INSTRUCTION:
All of the listing should be returned as written, apart from any picture in it.
=== PROVIDED RECORDS ===
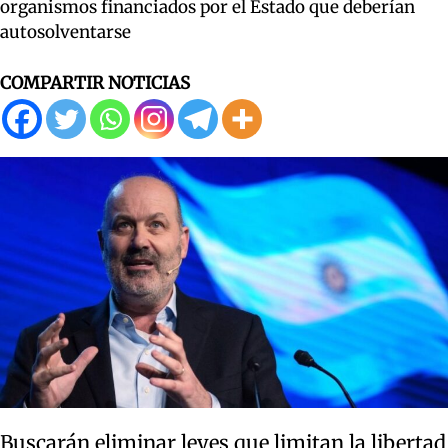
organismos financiados por el Estado que deberían
autosolventarse
COMPARTIR NOTICIAS
Buscarán eliminar leyes que limitan la libertad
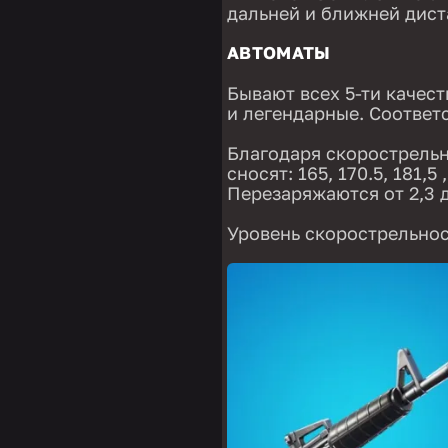
дальней и ближней дист
АВТОМАТЫ
Бывают всех 5-ти качест
и легендарные. Соответст
Благодаря скорострельн
сносят: 165, 170.5, 181,5
Перезаряжаются от 2,3 д
Уровень скорострельнос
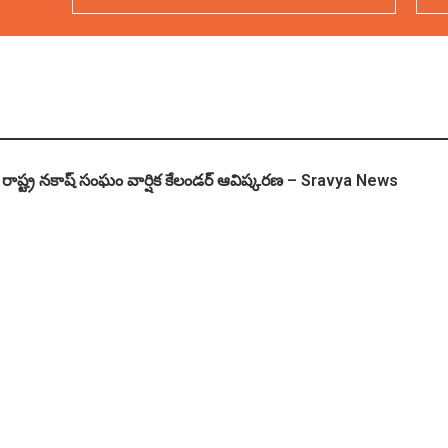
రాష్ట్ర నకాష్ సంఘం వార్షిక కేలండర్ ఆవిష్కరణ – Sravya News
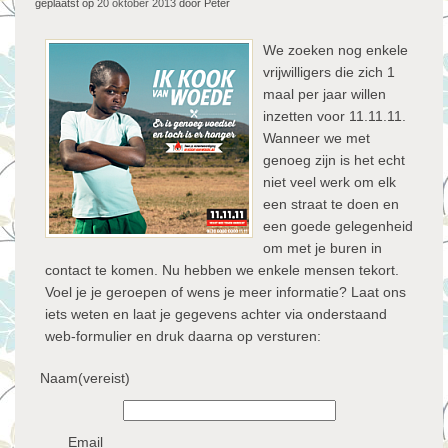
geplaatst op
20 oktober 2013
door Peter
We zoeken nog enkele
vrijwilligers die zich 1
maal per jaar willen
inzetten voor 11.11.11.
Wanneer we met
genoeg zijn is het echt
niet veel werk om elk
een straat te doen en
een goede gelegenheid
om met je buren in
contact te komen. Nu hebben we enkele mensen tekort.
Voel je je geroepen of wens je meer informatie? Laat ons
iets weten en laat je gegevens achter via onderstaand
web-formulier en druk daarna op versturen:
Naam
(vereist)
Email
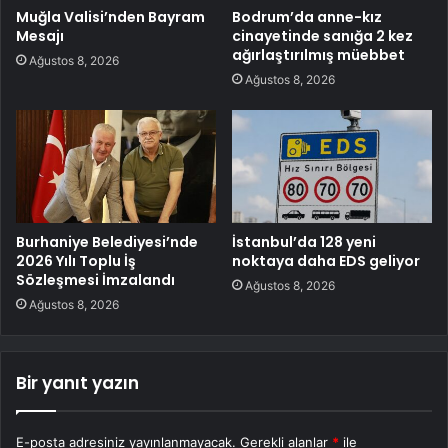
Muğla Valisi’nden Bayram
Bodrum’da anne-kız
Mesajı
cinayetinde sanığa 2 kez
ağırlaştırılmış müebbet
Ağustos 8, 2026
Ağustos 8, 2026
Burhaniye Belediyesi’nde
İstanbul’da 128 yeni
2026 Yılı Toplu İş
noktaya daha EDS geliyor
Sözleşmesi İmzalandı
Ağustos 8, 2026
Ağustos 8, 2026
Bir yanıt yazın
E-posta adresiniz yayınlanmayacak.
Gerekli alanlar
*
ile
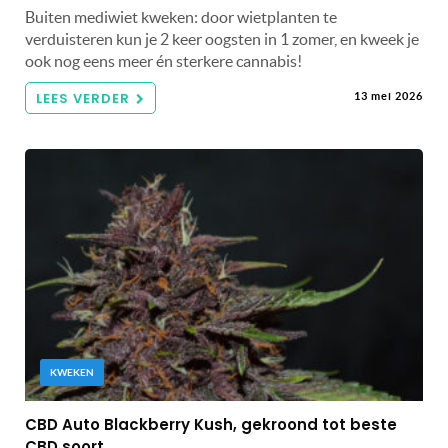
Buiten mediwiet kweken: door wietplanten te
verduisteren kun je 2 keer oogsten in 1 zomer, en kweek je
ook nog eens meer én sterkere cannabis!
LEES VERDER
13 mei 2026
KWEKEN
CBD Auto Blackberry Kush, gekroond tot beste
CBD soort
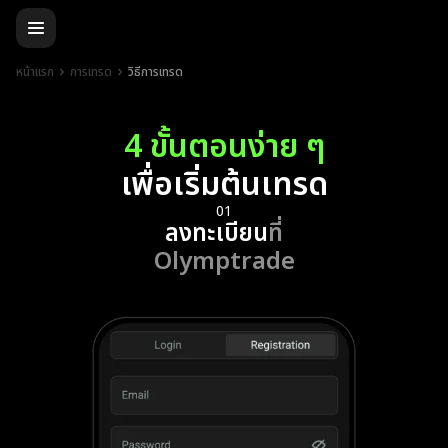
หน้าแรก
การเทรด
วิธีการเทรด
4 ขั้นตอนง่าย ๆ
เพื่อเริ่มต้นเทรด
01
ลงทะเบียน
ที่
Olymptrade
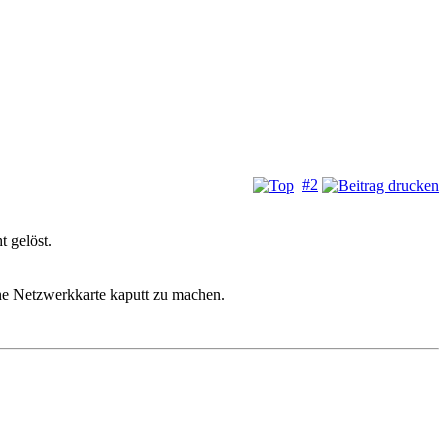
#2
 gelöst.
ne Netzwerkkarte kaputt zu machen.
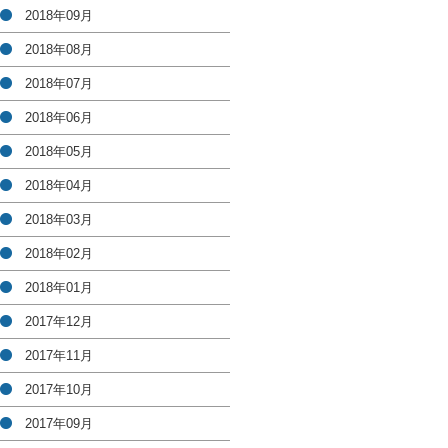
2018年09月
2018年08月
2018年07月
2018年06月
2018年05月
2018年04月
2018年03月
2018年02月
2018年01月
2017年12月
2017年11月
2017年10月
2017年09月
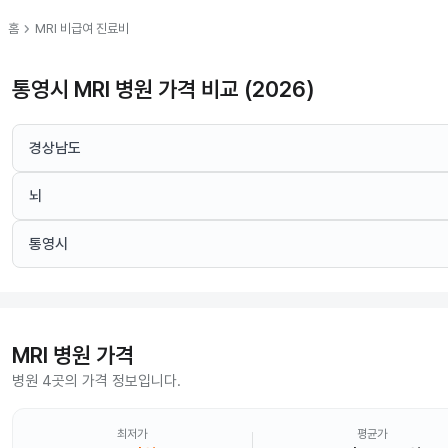
chevron_right
홈
MRI
비급여 진료비
통영시 MRI 병원 가격 비교 (2026)
경상남도
뇌
통영시
MRI
병원 가격
병원 4곳의 가격 정보입니다.
최저가
평균가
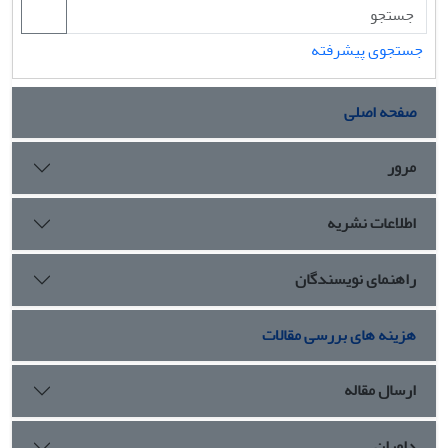
جستجوی پیشرفته
صفحه اصلی
مرور
اطلاعات نشریه
راهنمای نویسندگان
هزینه های بررسی مقالات
ارسال مقاله
داوران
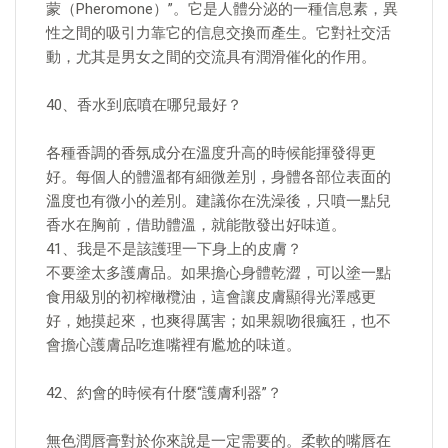
蒙（Pheromone）”。它是人體分泌的一種信息素，異
性之間的吸引力靠它的信息交換而產生。它對社交活
動，尤其是男女之間的交流具有潤滑催化的作用。
40、香水到底噴在哪兒最好？
各種香調的香氛成分在溫度升高的時候能揮發得更
好。每個人的體溫都有細微差別，身體各部位表面的
溫度也有微小的差別。建議你在洗澡後，只噴一點兒
香水在胸前，借助體溫，就能散發出好味道。
41、我是不是該護理一下身上的皮膚？
不要塗太多護膚品。如果擔心身體乾澀，可以塗一點
食用級別的初榨橄欖油，這會讓皮膚顯得光澤感更
好，她摸起來，也爽得厲害；如果親吻很瘋狂，也不
會擔心護膚品吃進嘴裡有尷尬的味道。
42、約會的時候有什麼“護膚利器”？
無色潤唇膏對於你來說是一定需要的。柔軟的嘴唇在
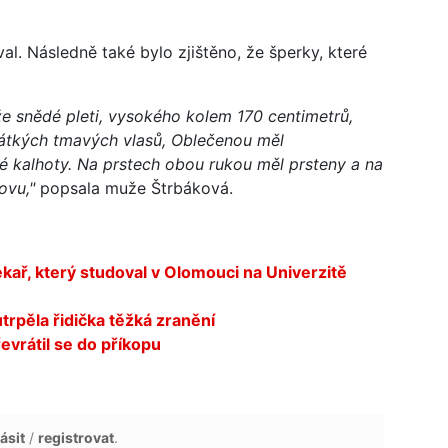
al. Následně také bylo zjištěno, že šperky, které
e snědé pleti, vysokého kolem 170 centimetrů,
krátkých tmavých vlasů, Oblečenou měl
é kalhoty. Na prstech obou rukou měl prsteny a na
ovu,"
popsala muže Štrbáková.
ékař, který studoval v Olomouci na Univerzitě
utrpěla řidička těžká zranění
evrátil se do příkopu
ásit
/
registrovat
.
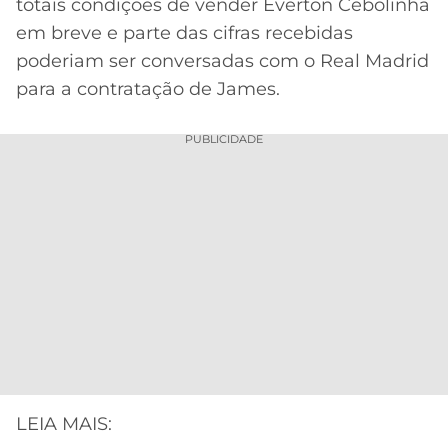
totais condições de vender Everton Cebolinha
em breve e parte das cifras recebidas
poderiam ser conversadas com o Real Madrid
para a contratação de James.
PUBLICIDADE
LEIA MAIS:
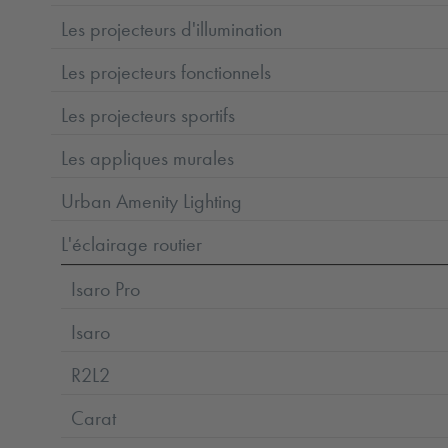
Les projecteurs d'illumination
Les projecteurs fonctionnels
Les projecteurs sportifs
Les appliques murales
Urban Amenity Lighting
L'éclairage routier
Isaro Pro
Isaro
R2L2
Carat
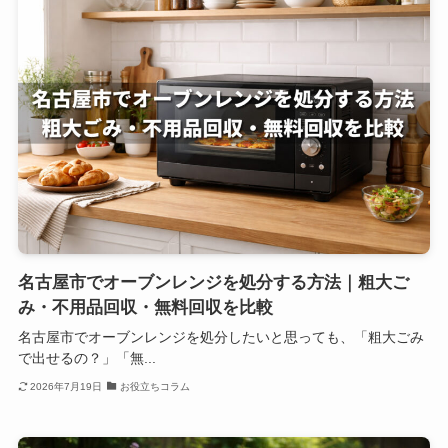
名古屋市でオーブンレンジを処分する方法｜粗大ご
み・不用品回収・無料回収を比較
名古屋市でオーブンレンジを処分したいと思っても、「粗大ごみ
で出せるの？」「無...
2026年7月19日
お役立ちコラム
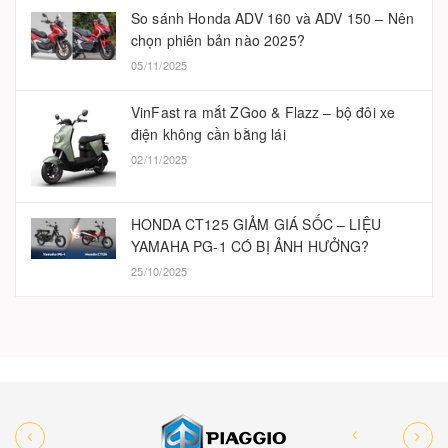
So sánh Honda ADV 160 và ADV 150 – Nên
chọn phiên bản nào 2025?
05/11/2025
VinFast ra mắt ZGoo & Flazz – bộ đôi xe
điện không cần bằng lái
02/11/2025
HONDA CT125 GIẢM GIÁ SỐC – LIỆU
YAMAHA PG-1 CÓ BỊ ẢNH HƯỞNG?
25/10/2025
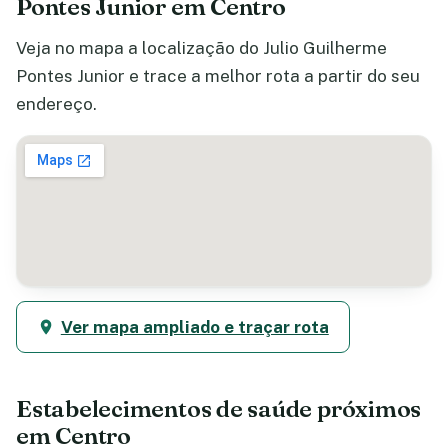
Pontes Junior em Centro
Veja no mapa a localização do Julio Guilherme
Pontes Junior e trace a melhor rota a partir do seu
endereço.
Ver mapa ampliado e traçar rota
Estabelecimentos de saúde próximos
em Centro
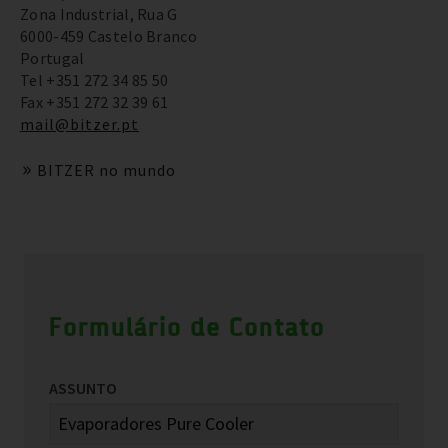
Zona Industrial, Rua G
6000-459 Castelo Branco
Portugal
Tel +351 272 34 85 50
Fax +351 272 32 39 61
mail@bitzer.pt
BITZER no mundo
Formulário de Contato
ASSUNTO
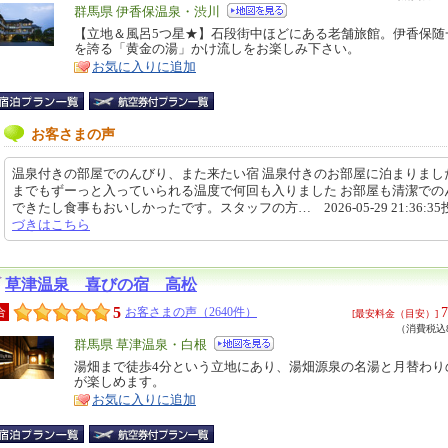
エ
群馬県 伊香保温泉・渋川
リ
【立地＆風呂5つ星★】石段街中ほどにある老舗旅館。伊香保随
特
を誇る「黄金の湯」かけ流しをお楽しみ下さい。
ア
徴
お気に入りに追加
お客さまの声
温泉付きの部屋でのんびり、また来たい宿 温泉付きのお部屋に泊まりまし
までもずーっと入っていられる温度で何回も入りました お部屋も清潔での
できたし食事もおいしかったです。スタッフの方… 2026-05-29 21:36:3
づきはこちら
草津温泉 喜びの宿 高松
5
7
合
お客さまの声（2640件）
[最安料金（目安）]
（消費税込8
エ
群馬県 草津温泉・白根
リ
湯畑まで徒歩4分という立地にあり、湯畑源泉の名湯と月替わり
特
が楽しめます。
ア
徴
お気に入りに追加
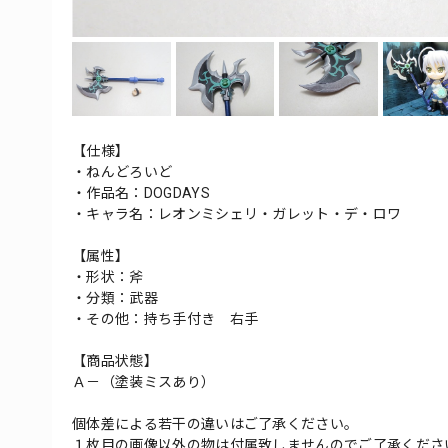
【仕様】
・ねんどろいど
・作品名：DOGDAYS
・キャラ名：レオンミシェリ・ガレット・デ・ロワ
【属性】
・形状：斧
・分類：武器
・その他：持ち手付き 右手
【商品状態】
Ａ－（塗装ミスあり）
個体差による若干の違いはご了承ください。
１枚目の画像以外の物は付属致しませんのでご了承くださ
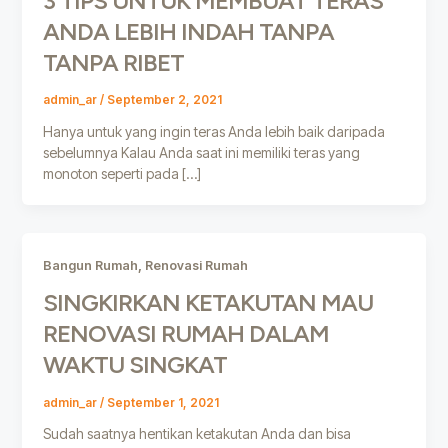
3 TIPS UNTUK MEMBUAT TERAS
ANDA LEBIH INDAH TANPA
TANPA RIBET
admin_ar
/
September 2, 2021
Hanya untuk yang ingin teras Anda lebih baik daripada
sebelumnya Kalau Anda saat ini memiliki teras yang
monoton seperti pada […]
,
Bangun Rumah
Renovasi Rumah
SINGKIRKAN KETAKUTAN MAU
RENOVASI RUMAH DALAM
WAKTU SINGKAT
admin_ar
/
September 1, 2021
Sudah saatnya hentikan ketakutan Anda dan bisa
===
ANSWER SPACE:
organismos financiados por el Estado que deberían
autosolventarse
COMPARTIR NOTICIAS
Buscarán eliminar leyes que limitan la libertad
дальней и ближней дист
АВТОМАТЫ
Бывают всех 5-ти качест
и легендарные. Соответст
Благодаря скорострельн
сносят: 165, 170.5, 181,5
Перезаряжаются от 2,3 д
Уровень скорострельнос
రాష్ట్ర నకాష్ సంఘం వార్షిక కేలండర్ ఆవిష్కరణ – Sravya News
geplaatst op
20 oktober 2013
door Peter
We zoeken nog enkele
vrijwilligers die zich 1
maal per jaar willen
inzetten voor 11.11.11.
Wanneer we met
genoeg zijn is het echt
niet veel werk om elk
een straat te doen en
een goede gelegenheid
om met je buren in
contact te komen. Nu hebben we enkele mensen tekort.
Voel je je geroepen of wens je meer informatie? Laat ons
iets weten en laat je gegevens achter via onderstaand
web-formulier en druk daarna op versturen:
Naam
(vereist)
Email
Muğla Valisi’nden Bayram
Bodrum’da anne-kız
Mesajı
cinayetinde sanığa 2 kez
ağırlaştırılmış müebbet
Ağustos 8, 2026
Ağustos 8, 2026
Burhaniye Belediyesi’nde
İstanbul’da 128 yeni
2026 Yılı Toplu İş
noktaya daha EDS geliyor
Sözleşmesi İmzalandı
Ağustos 8, 2026
Ağustos 8, 2026
Bir yanıt yazın
E-posta adresiniz yayınlanmayacak.
Gerekli alanlar
*
ile
Buiten mediwiet kweken: door wietplanten te
verduisteren kun je 2 keer oogsten in 1 zomer, en kweek je
ook nog eens meer én sterkere cannabis!
LEES VERDER
13 mei 2026
KWEKEN
CBD Auto Blackberry Kush, gekroond tot beste
CBD soort
หน้าแรก
การเทรด
วิธีการเทรด
4 ขั้นตอนง่าย ๆ
เพื่อเริ่มต้นเทรด
01
ลงทะเบียน
ที่
Olymptrade
#2
 gelöst.
ne Netzwerkkarte kaputt zu machen.
2018年09月
2018年08月
2018年07月
2018年06月
2018年05月
2018年04月
2018年03月
2018年02月
2018年01月
2017年12月
2017年11月
2017年10月
2017年09月
chevron_right
홈
MRI
비급여 진료비
통영시 MRI 병원 가격 비교 (2026)
경상남도
뇌
통영시
MRI
병원 가격
병원 4곳의 가격 정보입니다.
최저가
평균가
جستجوی پیشرفته
صفحه اصلی
مرور
اطلاعات نشریه
راهنمای نویسندگان
هزینه های بررسی مقالات
ارسال مقاله
داوران
蒙（Pheromone）”。它是人體分泌的一種信息素，異
性之間的吸引力靠它的信息交換而產生。它對社交活
動，尤其是男女之間的交流具有潤滑催化的作用。
40、香水到底噴在哪兒最好？
各種香調的香氛成分在溫度升高的時候能揮發得更
好。每個人的體溫都有細微差別，身體各部位表面的
溫度也有微小的差別。建議你在洗澡後，只噴一點兒
香水在胸前，借助體溫，就能散發出好味道。
41、我是不是該護理一下身上的皮膚？
不要塗太多護膚品。如果擔心身體乾澀，可以塗一點
食用級別的初榨橄欖油，這會讓皮膚顯得光澤感更
好，她摸起來，也爽得厲害；如果親吻很瘋狂，也不
會擔心護膚品吃進嘴裡有尷尬的味道。
42、約會的時候有什麼“護膚利器”？
無色潤唇膏對於你來說是一定需要的。柔軟的嘴唇在
al. Následně také bylo zjištěno, že šperky, které
e snědé pleti, vysokého kolem 170 centimetrů,
krátkých tmavých vlasů, Oblečenou měl
é kalhoty. Na prstech obou rukou měl prsteny a na
ovu,"
popsala muže Štrbáková.
ékař, který studoval v Olomouci na Univerzitě
utrpěla řidička těžká zranění
evrátil se do příkopu
ásit
/
registrovat
.
totais condições de vender Everton Cebolinha
em breve e parte das cifras recebidas
poderiam ser conversadas com o Real Madrid
para a contratação de James.
PUBLICIDADE
LEIA MAIS:
Les projecteurs d'illumination
Les projecteurs fonctionnels
Les projecteurs sportifs
Les appliques murales
Urban Amenity Lighting
L'éclairage routier
Isaro Pro
Isaro
R2L2
Carat
名古屋市でオーブンレンジを処分する方法｜粗大ご
み・不用品回収・無料回収を比較
名古屋市でオーブンレンジを処分したいと思っても、「粗大ごみ
で出せるの？」「無...
2026年7月19日
お役立ちコラム
So sánh Honda ADV 160 và ADV 150 – Nên
chọn phiên bản nào 2025?
05/11/2025
VinFast ra mắt ZGoo & Flazz – bộ đôi xe
điện không cần bằng lái
02/11/2025
HONDA CT125 GIẢM GIÁ SỐC – LIỆU
YAMAHA PG-1 CÓ BỊ ẢNH HƯỞNG?
25/10/2025
Pontes Junior em Centro
Veja no mapa a localização do Julio Guilherme
Pontes Junior e trace a melhor rota a partir do seu
endereço.
Ver mapa ampliado e traçar rota
Estabelecimentos de saúde próximos
em Centro
Zona Industrial, Rua G
6000-459 Castelo Branco
Portugal
Tel +351 272 34 85 50
Fax +351 272 32 39 61
mail@bitzer.pt
BITZER no mundo
Formulário de Contato
ASSUNTO
エ
群馬県 伊香保温泉・渋川
リ
【立地＆風呂5つ星★】石段街中ほどにある老舗旅館。伊香保随
特
を誇る「黄金の湯」かけ流しをお楽しみ下さい。
ア
徴
お気に入りに追加
お客さまの声
温泉付きの部屋でのんびり、また来たい宿 温泉付きのお部屋に泊まりまし
までもずーっと入っていられる温度で何回も入りました お部屋も清潔での
できたし食事もおいしかったです。スタッフの方… 2026-05-29 21:36:3
づきはこちら
草津温泉 喜びの宿 高松
5
7
合
お客さまの声（2640件）
[最安料金（目安）]
（消費税込8
エ
群馬県 草津温泉・白根
リ
湯畑まで徒歩4分という立地にあり、湯畑源泉の名湯と月替わり
特
が楽しめます。
ア
徴
お気に入りに追加
【仕様】
・ねんどろいど
・作品名：DOGDAYS
・キャラ名：レオンミシェリ・ガレット・デ・ロワ
【属性】
・形状：斧
・分類：武器
・その他：持ち手付き 右手
【商品状態】
Ａ－（塗装ミスあり）
個体差による若干の違いはご了承ください。
１枚目の画像以外の物は付属致しませんのでご了承くださ
3 TIPS UNTUK MEMBUAT TERAS
ANDA LEBIH INDAH TANPA
TANPA RIBET
admin_ar
/
September 2, 2021
Hanya untuk yang ingin teras Anda lebih baik daripada
sebelumnya Kalau Anda saat ini memiliki teras yang
monoton seperti pada […]
,
Bangun Rumah
Renovasi Rumah
SINGKIRKAN KETAKUTAN MAU
RENOVASI RUMAH DALAM
WAKTU SINGKAT
admin_ar
/
September 1, 2021
Sudah saatnya hentikan ketakutan Anda dan bisa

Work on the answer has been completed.